# EXERCISE OBJECTIVE
Give back every line of the records below word for word, leaving out the pictures.

*** Opening THE DATA ***

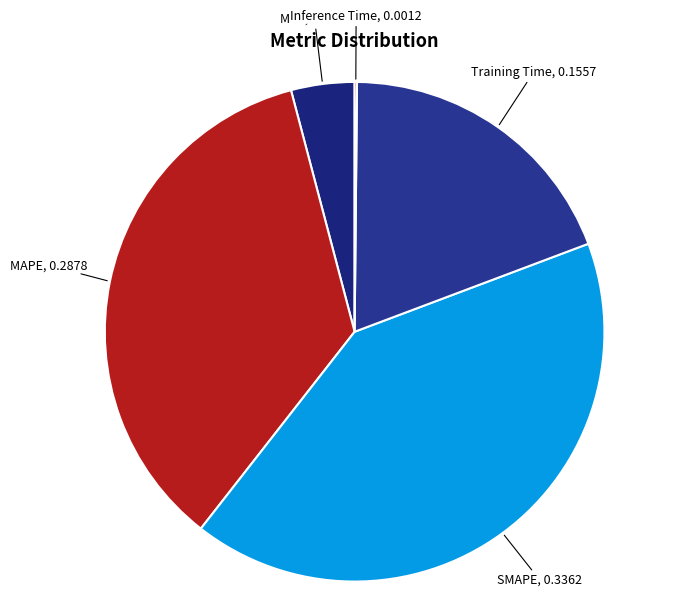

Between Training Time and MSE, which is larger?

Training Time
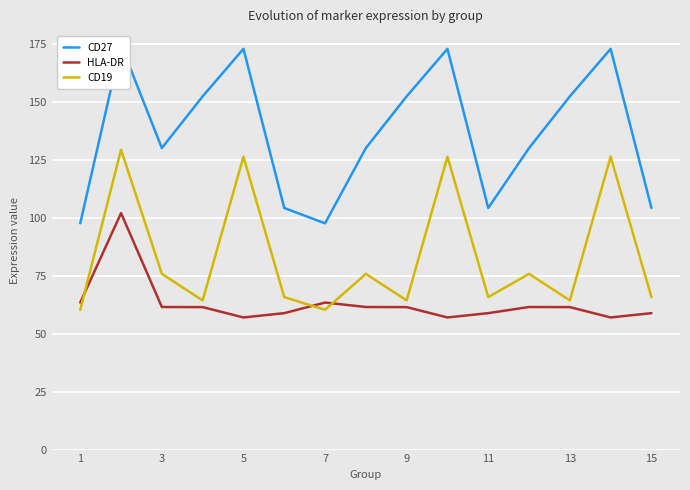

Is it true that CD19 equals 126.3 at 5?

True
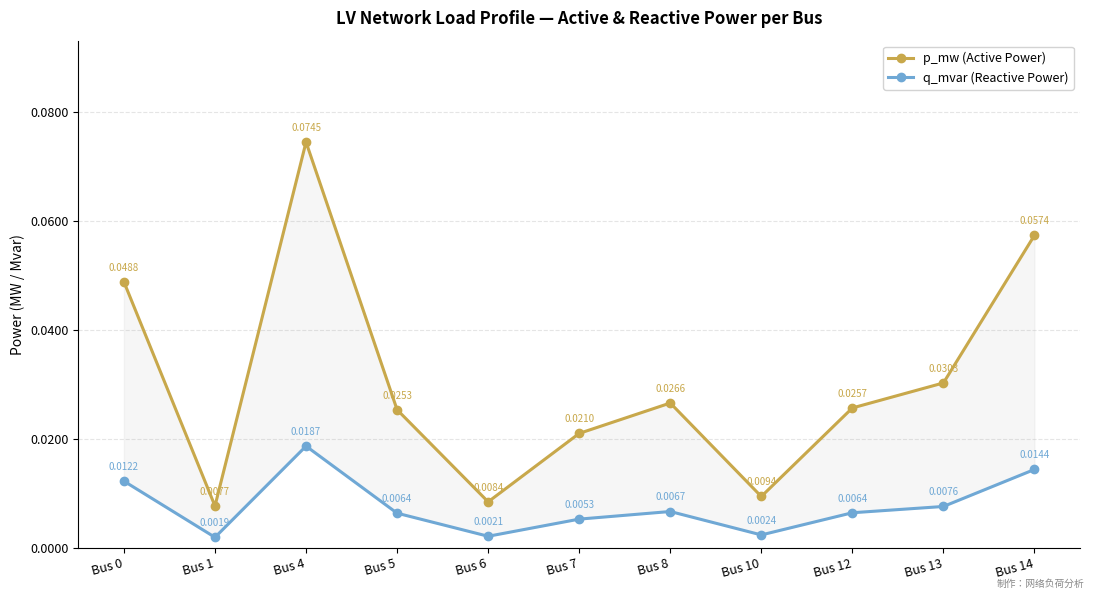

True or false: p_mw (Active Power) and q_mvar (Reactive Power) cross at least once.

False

*** Closing THE DATA ***

# EXERCISE OUTPUT
Between Training Time and MSE, which is larger?

Training Time

Is it true that CD19 equals 126.3 at 5?

True

True or false: p_mw (Active Power) and q_mvar (Reactive Power) cross at least once.

False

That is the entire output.